1. The distinctness of the apostolic office is manifest from abundance of passages. They were inspired, in order that they might be legislators to the Church, but power of legislation has not been continued since. An Apostle only could say ‘ If any man among you seemeth to be a prophet, or spiritual, let him confess that the things which we write unto you are the commandments of the Lord.’ “
The word Apostle, simply means a person sent; and in this general way it is sometimes used, as “He that is sent is not greater than He that sent Him.” Paul also, in uniting Sylvanus and Timothy with himself, in writing to the Thessalonians, included them all under the name Apostles, in the 2nd. chap. ver. 6, because, in their joint mission, Sylvanus and Timothy were practically invested with the authority of him whom they accompanied. It is clear that they were not Apostles in the official sense. But men soon began to lay claim to apostolical authority.— “Thou hast tried them who said they were Apostles, and are not, and hast found them liars.”
2. Mosheim says “In the first century the rulers of the Church were called either Presbyters or Bishops, which two titles are, in the New Testament, undoubtedly applied to the same order of men!”
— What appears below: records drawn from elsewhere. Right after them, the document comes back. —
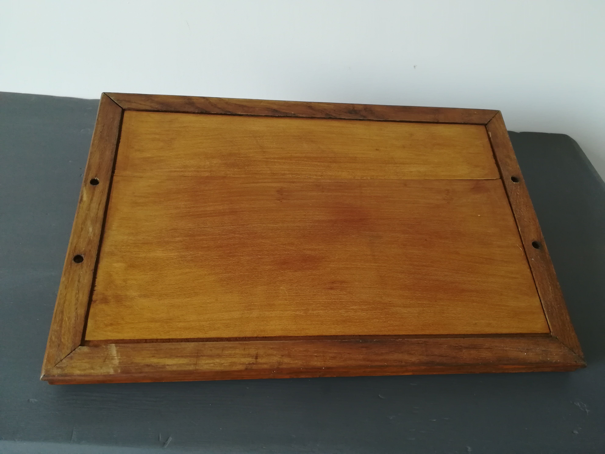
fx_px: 454
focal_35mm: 26
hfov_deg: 67.3
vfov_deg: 53.1
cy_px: 227
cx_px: 302
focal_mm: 3.83
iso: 250
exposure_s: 1/33.3
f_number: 2.2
3. The order and regulations of all the Churches were essentially the same. For this cause have I sent unto you Timotheus, who is my beloved Son, and faithful in the Lord, who shall bring you into remembrance of my ways which be in Christ, AS I TEACH EVERY WHERE IN EVERY CHURCH.” (1 Cor. 4:17.) The order therefore which existed at Ephesus may be presumed to be the one generally established. It may be added, by way of comment, on the extract above given from Ignatius’s epistle to the Smyrneans, that at the first gathering of the Christians in each place, the Apostles did not appoint Elders for some time after; (Acts 14:21-23.) yet it is evident that the ordinances of Christ were not neglected during the interval, but that the Churches “continued in the Apostles’ doctrine and fellowship and in breaking of bread and in prayers.” A clear proof that the notion of consecrating the elements, or of the absolute necessity of an ordained minister to dispense them, was then unknown, and that Christians then, as ever, possessed. the privilege of breaking bread together. The Passover among the Jews required no Priest to give it validity by dispensing it; the Lord’s Supper had likewise nothing in it which was necessarily connected with an Apostle or Elder for its efficacy. Indeed it is remarkable that the Corinthian Church, which was particularly praised for observing the ordinances delivered by the Apostle, appears to have had no Elders at the time of his writing to them, nor is there scriptural evidence, that there was anything in the two ordinances of Christ which made the “administration” of them the peculiar office of an Elder. But these simple commands of the Lord for his people’s blessing were soon regarded as “mysteries,” and then by the perversion of a text of scripture which has no such meaning whatever, and which does not apply to Baptism or to the Lord’s Supper, to be “stewards” of these mysteries was naturally considered to belong of necessity to one peculiar order, which was soon exalted into a “Priesthood,” whilst the elements became the “Sacrifice.” The Church of England retains the one, though not the other, and hence a fair opening for the ridicule of her Papal competitors. “You have Priests without a victim, and altars without a sacrifice.” (See Milner’s end of Controversy.)